Burnout terkait dengan bekerja dalam pekerjaan berkadar stress tinggi dalam jangka lama, dikombinasikan dengan kepribadian dan masalah pribadi. Sedikit stress  dapat menguntungkan kita, tapi stress yang terus-menerus dapat menyebabkan kerusakan pada tubuh kita Jika terus berlanjut, kita berada pada titik di mana kita harus berhenti bekerja. Ibaratnya battery sudah kosong. Burnout dapat terjadi dalam profesi apa pun, tapi orang-orang yang bekerja dalam bidang layanan dan dukungan memiliki risiko lebih tinggi. Perawat, polisi, guru, dan staf pelayanan pelanggan dapat terjebak antara apa yang mereka inginkan dan apa yang dapat dilakukan organisasi. Orang yang memiliki tuntutan tinggi terhadap diri mereka sendiri dan yang bermasalah pribadi atau keluarga juga lebih rentan mengalami burnout. hati-hati ya . . . :D

Seringkali proses burnout berlangsung bertahap selama dua tahun atau lebih sebelum mencapai puncaknya:
 
  • Antusiasme: kita sangat termotivasi dalam pekerjaan, kita sehingga terlalu banyak menggunakan energi. 
  • Stagnasi: kita mulai melihat bahwa harapan, kita tidak terpenuhi dan mulai mengeluhkan harapan tersebut. 
  • Frustrasi: ada perasaan ketidakberdayaan, kekecewaan dan hilangnya kontrol. Antusiasme awal menyebabkan kelelahan kronis dan perasaan mudah tersinggung
  • Apatisme: motivasi dan kepercayaan diri hilang, berganti dengan kebosanan dan keterpisahan emosional. 
  • Keputusasaan: keyakinan akan masa depan telah menghilang. Penderita mengisolasi diri secara sosial, bertindak negatif atau menunjukkan tanda-tanda depresi.

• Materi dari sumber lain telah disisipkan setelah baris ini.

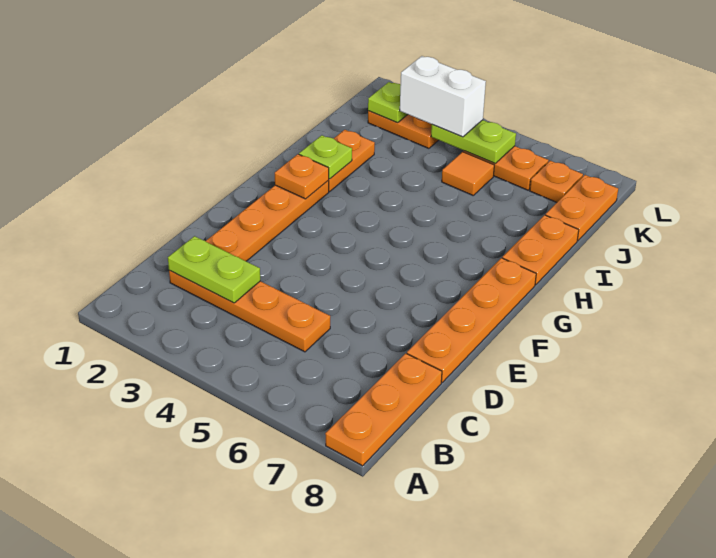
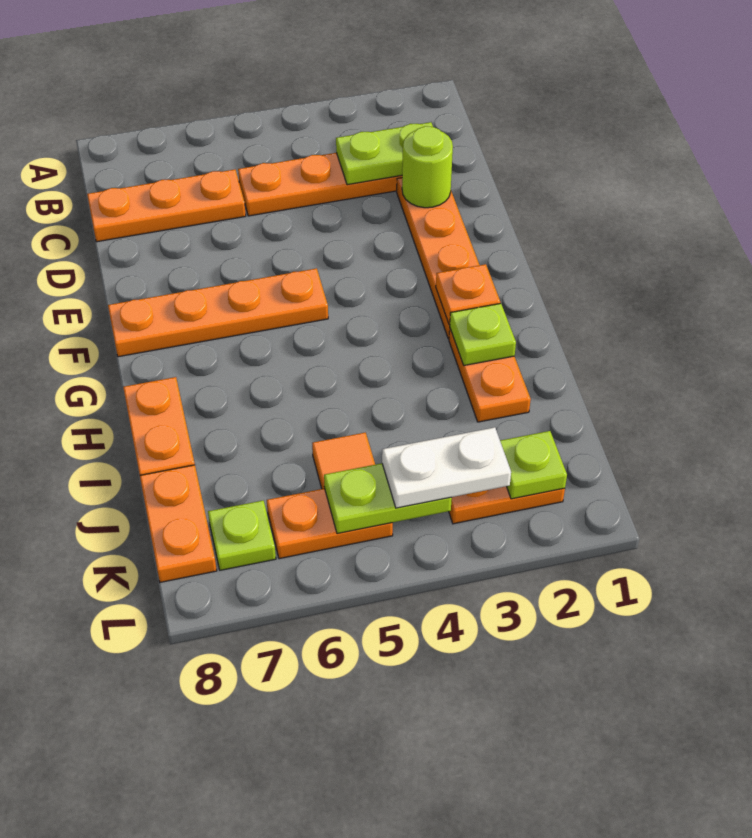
orange 1x3 plate [325,353,442,466] -> orange 1x3 plate turned to [87,169,246,242]
none -> lime 1x1 round brick [402,126,453,208]
orange 1x4 plate [407,258,536,382] -> orange 1x4 plate turned to [108,268,328,357]
white 1x2 brick [400,56,486,137] -> white 1x2 plate [382,427,511,508]
orange 1x1 plate [530,161,583,202] -> lime 1x1 plate [208,501,276,570]

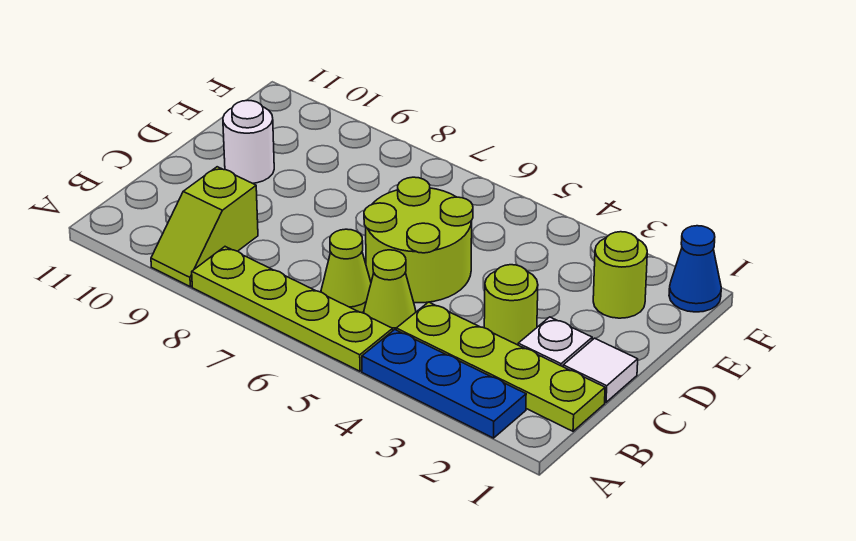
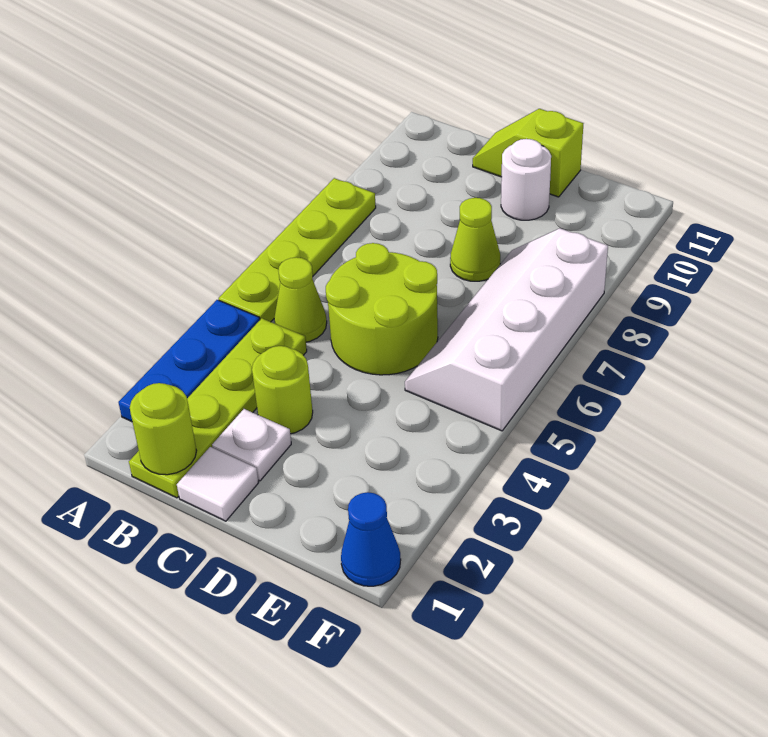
lime 1x2 slope [151,167,258,287] -> lime 1x2 slope moved to [473,109,583,197]
lime 1x1 cone [321,229,371,313] -> lime 1x1 cone moved to [450,198,500,281]
lime 1x1 round brick [593,232,647,318] -> lime 1x1 round brick moved to [130,383,197,475]
none -> white 2x4 slope [405,228,608,431]

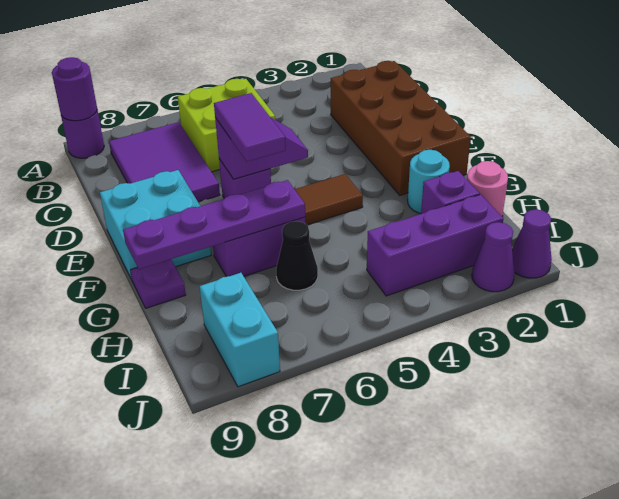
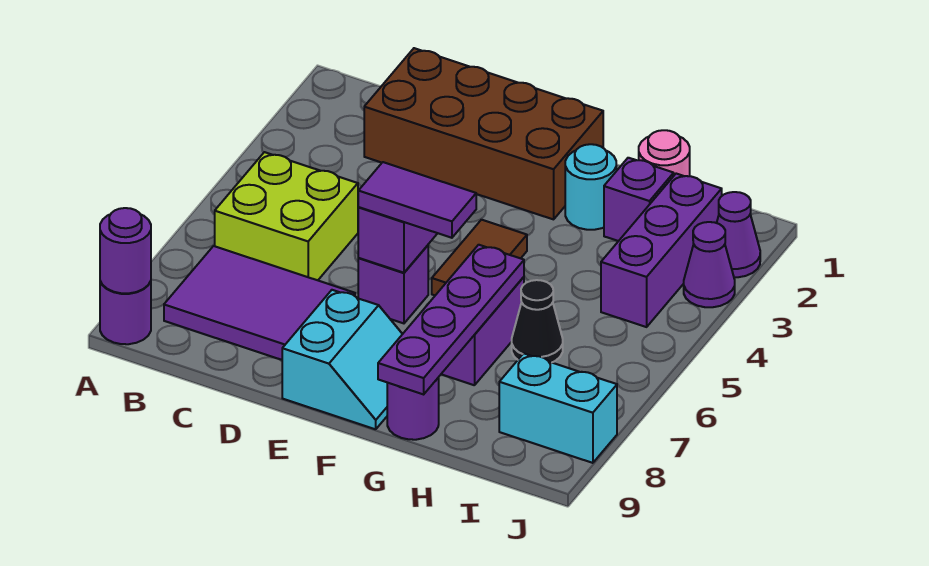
cyan 2x2 brick [100,170,211,280] -> cyan 2x2 slope [282,290,402,429]
purple 1x1 plate [130,259,186,308] -> purple 1x1 round brick [387,377,439,440]
purple 1x1 cone [512,209,552,278] -> purple 1x1 cone moved to [684,222,735,307]

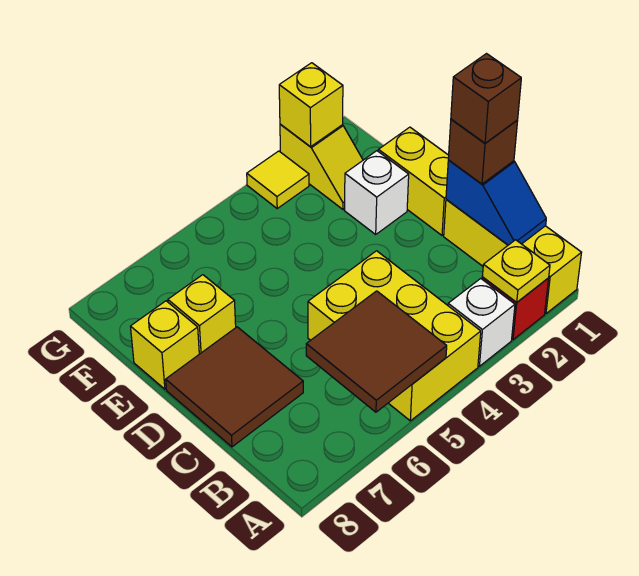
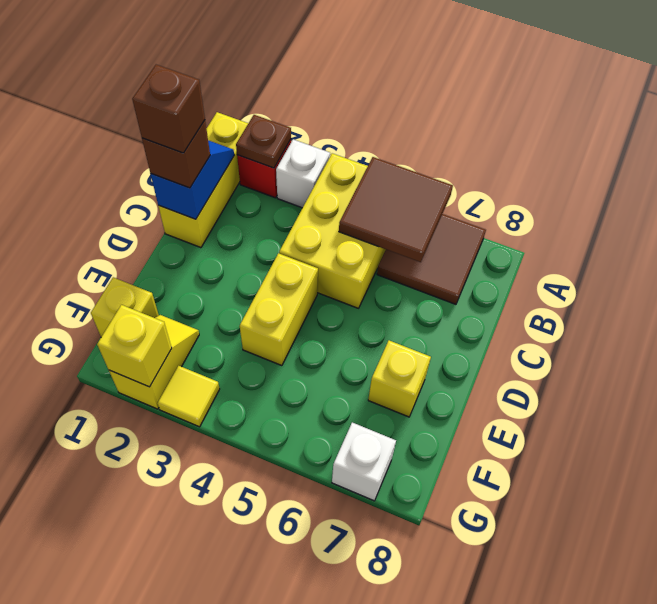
yellow 1x1 plate [482,240,550,302] -> brown 1x1 plate [236,115,291,168]
brown 2x2 tile [166,327,303,447] -> brown 2x2 tile moved to [377,214,486,304]
yellow 1x2 brick [378,127,449,235] -> yellow 1x2 brick moved to [240,253,318,366]
white 1x1 brick [345,151,409,234] -> white 1x1 brick moved to [332,423,396,501]
yellow 1x1 brick [130,301,199,389] -> yellow 1x1 brick moved to [91,277,159,337]

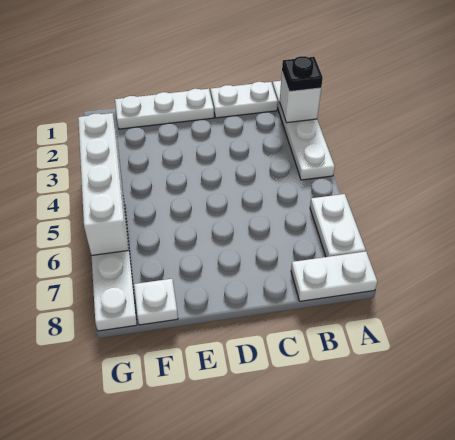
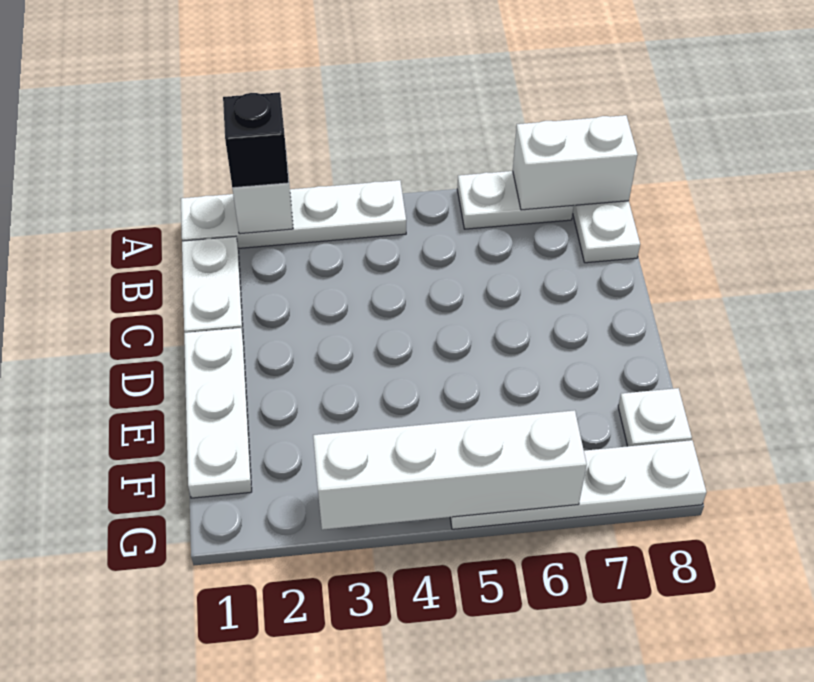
black 1x1 plate [282,56,323,92] -> black 1x1 brick [223,92,289,188]
none -> white 1x2 brick [513,115,638,210]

Terapi dan pencegahan (catet ya......... :D)

Bila kita mengalami gejala burnout, sebaiknya kita mengambil cuti untuk beristirahat. Kita dapat berkonsultasi dengan psikolog, orang-orang terdekat/partner hidup (suami/istri) atau mentor kita untuk mencurahkan masalah dan mendapatkan nasihat. Berganti profesi yang kurang membuat stres dapat menjadi pilihan tindakan dalam jangka menengah atau panjang.

Untuk dapat mencegah burnout, kita harus memiliki pengetahuan dan keterampilan untuk secara efektif mengatasi stres. Jadi, kita belajar mengenali sinyal stress pada diri kita dan bagaimana menyikapinya. Ada banyak pilihan metode manajemen stress yang dapat kita terapkan. Menerapkan gaya hidup seimbang diantaranya menjaga kesehatan jiwa dengan lebih mendekatkan kepada Alloh/Tuhan, dapat mencegah kita mengalami stress yang berakumulasi menjadi burnout.